Posted: Dec. 18, 2018 11:19 AM
Updated: Dec. 18, 2018 1:04 PM

(CNN) -- Actress Penny Marshall, who found fame in TV's "Laverne & Shirley" before going on to direct such beloved films as "Big" and "A League of Their Own," has died. She was 75.

Marshall died peacefully in her Hollywood Hills home on Monday night due to complications from diabetes, said Michelle Bega, a spokeswoman for the family.

"Our family is heartbroken over the passing of Penny Marshall," the Marshall family said in a statement.

Marshall, whose real name was Carole Marshall, grew up in the Bronx. Her brother was famed producer and director Garry Marshall, who directed a string of hit movies including "Pretty Woman" and "The Princess Diaries" and died in 2016.

Describing her upbringing, Marshall, who wrote a memoir titled "My Mother Was Nuts," once said, "you had to form a sense of humor or else you'd kill yourself."

"You had to learn what sarcasm was," Marshall told CNN in 2012 while promoting the book.

Marshall's role as outspoken tomboy Laverne DeFazio in the "Happy Days" spin-off "Laverne & Shirley" catapulted the actress to celebrity in the late '70s. Her gift for physical comedy helped earn her accolades, including three Golden Globe nominations.

The show -- co-starring Cindy Williams as Shirley Feeney, Laverne's co-worker in a 1950s Milwaukee brewery -- ran for eight seasons, from 1976 to 1983.

She began her directing career by helming episodes of TV series before landing her first feature-film directing job with the 1986 Whoopi Goldberg action-comedy "Jumpin' Jack Flash." With her second film, "Big," starring Tom Hanks, Marshall became the first woman to direct a movie that grossed more than $100 million.

She repeated that success in 1992 with the film "A League of Their Own," which chronicled a women's baseball league in the 1940s and featured an all-star cast that included Geena Davis and Madonna.

"I'm not an articulate person, but I have a strange combination of insecurity and fearlessness," Marshall once told CNN.

She also directed the films "Awakenings" with Robert De Niro and Robin Williams; "Renaissance Man" with Danny DeVito; "Riding in Cars with Boys" with Drew Barrymore; and "The Preacher's Wife," a remake of the 1947 film, starring Denzel Washington and Whitney Houston.

Marshall was married twice. She had a daughter, Tracy, from her first marriage.

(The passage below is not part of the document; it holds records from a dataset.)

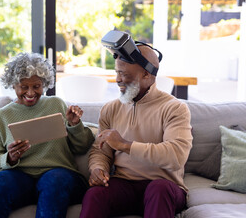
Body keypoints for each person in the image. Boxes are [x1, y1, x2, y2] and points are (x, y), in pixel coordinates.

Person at [80, 30, 193, 218]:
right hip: (124, 184)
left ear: (147, 75)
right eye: (117, 73)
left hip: (164, 186)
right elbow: (101, 151)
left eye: (124, 75)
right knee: (95, 195)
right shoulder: (111, 109)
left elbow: (176, 156)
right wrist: (97, 169)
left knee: (158, 189)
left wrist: (125, 145)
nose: (117, 80)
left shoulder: (174, 108)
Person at [0, 52, 94, 218]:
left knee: (53, 181)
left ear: (44, 84)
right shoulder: (2, 116)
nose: (31, 93)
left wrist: (74, 125)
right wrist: (10, 158)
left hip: (59, 176)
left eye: (36, 86)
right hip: (19, 178)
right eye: (24, 87)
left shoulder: (56, 104)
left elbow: (82, 146)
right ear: (13, 85)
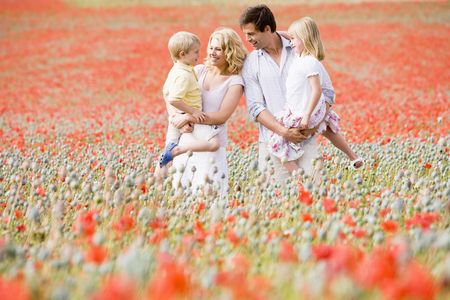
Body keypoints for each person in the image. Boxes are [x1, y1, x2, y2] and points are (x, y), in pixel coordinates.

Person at [240, 4, 325, 183]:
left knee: (315, 196)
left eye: (251, 33)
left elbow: (327, 94)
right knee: (274, 203)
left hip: (306, 140)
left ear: (267, 29)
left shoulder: (300, 50)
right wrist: (284, 132)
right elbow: (255, 107)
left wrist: (312, 127)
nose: (247, 39)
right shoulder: (251, 63)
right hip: (272, 145)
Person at [268, 17, 363, 173]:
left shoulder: (309, 62)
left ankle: (298, 174)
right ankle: (354, 157)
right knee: (328, 128)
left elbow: (317, 90)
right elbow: (293, 36)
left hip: (308, 110)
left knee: (276, 139)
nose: (290, 43)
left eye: (293, 39)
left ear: (304, 39)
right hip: (314, 107)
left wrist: (306, 116)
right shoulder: (302, 56)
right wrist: (272, 34)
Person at [169, 28, 247, 198]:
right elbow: (176, 96)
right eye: (211, 48)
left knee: (210, 194)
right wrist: (179, 118)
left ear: (230, 52)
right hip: (188, 138)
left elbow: (222, 116)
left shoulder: (235, 82)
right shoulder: (197, 70)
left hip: (211, 143)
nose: (213, 52)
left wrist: (190, 116)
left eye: (218, 49)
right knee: (181, 192)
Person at [159, 31, 221, 169]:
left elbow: (166, 92)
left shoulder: (177, 69)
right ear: (182, 54)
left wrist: (174, 116)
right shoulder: (184, 75)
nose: (199, 55)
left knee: (168, 147)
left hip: (176, 116)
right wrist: (192, 112)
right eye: (195, 52)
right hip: (187, 115)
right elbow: (174, 99)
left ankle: (157, 178)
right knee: (214, 143)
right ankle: (177, 150)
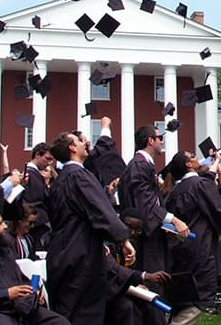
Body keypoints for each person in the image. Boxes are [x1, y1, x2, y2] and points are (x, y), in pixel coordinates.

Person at [45, 130, 136, 324]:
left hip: (61, 254)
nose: (85, 143)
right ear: (72, 148)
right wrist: (123, 239)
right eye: (80, 141)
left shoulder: (59, 180)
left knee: (67, 311)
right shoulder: (79, 176)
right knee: (85, 313)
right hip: (81, 256)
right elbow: (101, 210)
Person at [118, 123, 189, 324]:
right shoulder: (140, 165)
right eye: (159, 138)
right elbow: (147, 205)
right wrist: (174, 220)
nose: (161, 141)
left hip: (150, 233)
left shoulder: (141, 165)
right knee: (153, 285)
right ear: (151, 140)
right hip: (146, 239)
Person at [164, 150, 221, 317]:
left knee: (185, 291)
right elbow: (219, 210)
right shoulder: (200, 185)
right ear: (188, 164)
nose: (196, 158)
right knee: (202, 291)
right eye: (193, 156)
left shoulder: (175, 191)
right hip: (201, 244)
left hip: (181, 245)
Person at [24, 142, 55, 249]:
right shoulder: (31, 174)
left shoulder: (35, 174)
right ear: (37, 155)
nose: (49, 163)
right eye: (48, 158)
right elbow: (34, 200)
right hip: (36, 225)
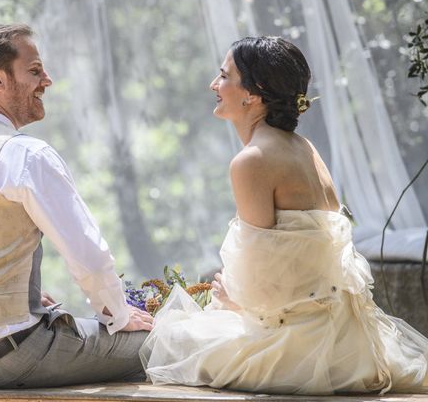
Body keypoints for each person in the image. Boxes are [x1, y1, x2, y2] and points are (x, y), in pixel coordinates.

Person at [140, 36, 428, 395]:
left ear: (254, 92)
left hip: (305, 349)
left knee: (174, 342)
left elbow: (266, 283)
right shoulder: (304, 148)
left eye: (224, 76)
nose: (213, 85)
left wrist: (234, 301)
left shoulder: (252, 161)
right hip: (345, 335)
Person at [0, 23, 153, 389]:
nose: (47, 80)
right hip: (12, 355)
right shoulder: (25, 154)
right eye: (34, 70)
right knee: (160, 345)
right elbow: (89, 257)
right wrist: (117, 314)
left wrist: (22, 295)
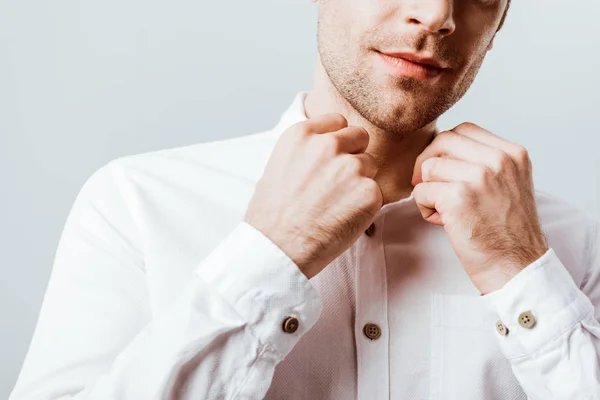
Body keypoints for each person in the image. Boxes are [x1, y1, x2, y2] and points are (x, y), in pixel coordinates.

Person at [10, 0, 600, 399]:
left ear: (500, 24)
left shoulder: (564, 244)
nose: (437, 13)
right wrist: (270, 256)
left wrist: (520, 274)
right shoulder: (137, 204)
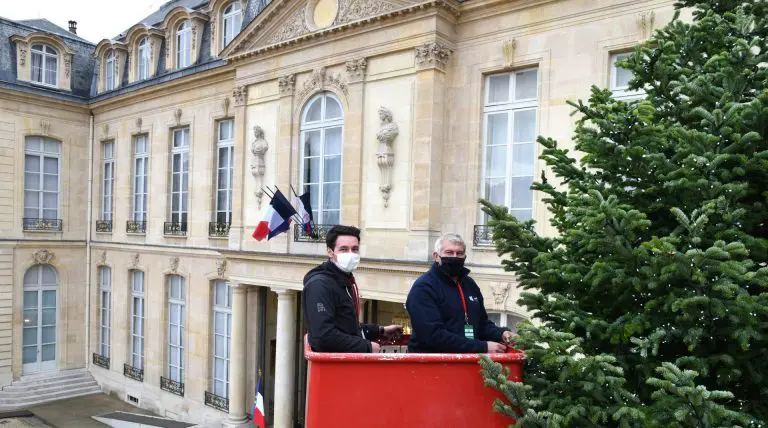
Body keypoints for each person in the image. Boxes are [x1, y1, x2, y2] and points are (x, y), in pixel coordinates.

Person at [406, 233, 515, 353]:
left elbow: (481, 324)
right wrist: (483, 347)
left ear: (464, 256)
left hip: (468, 359)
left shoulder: (469, 284)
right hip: (432, 361)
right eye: (449, 252)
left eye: (459, 253)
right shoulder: (423, 288)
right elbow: (433, 335)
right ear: (436, 256)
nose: (455, 257)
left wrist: (501, 334)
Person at [303, 225, 402, 352]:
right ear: (330, 252)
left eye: (355, 249)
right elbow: (323, 336)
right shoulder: (319, 285)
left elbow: (346, 325)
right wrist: (367, 347)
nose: (350, 254)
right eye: (344, 249)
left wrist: (380, 330)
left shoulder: (343, 279)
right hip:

Her second marriage was to actor and director Rob Reiner, who grew up across the street from her in New York City.

"It was a very wide street," Marshall once joked to CNN.

On Tuesday, following news of Marshall's death, Reiner wrote in a statement posted to social media: "I loved Penny. I grew up with her. She was born with a great gift. She was born with a funnybone and the instinct of how to use it. I was very lucky to have lived with her and her funnybone. I will miss her."

A celebration of Marshall's life will be held at a later date to be announced, the family said.

Marshall is survived by her older sister, Ronny; daughter, actress Tracy Reiner; and three grandchildren.

"We hope her life continues to inspire others to spend time with family, work hard and make all of their dreams come true," Bega said.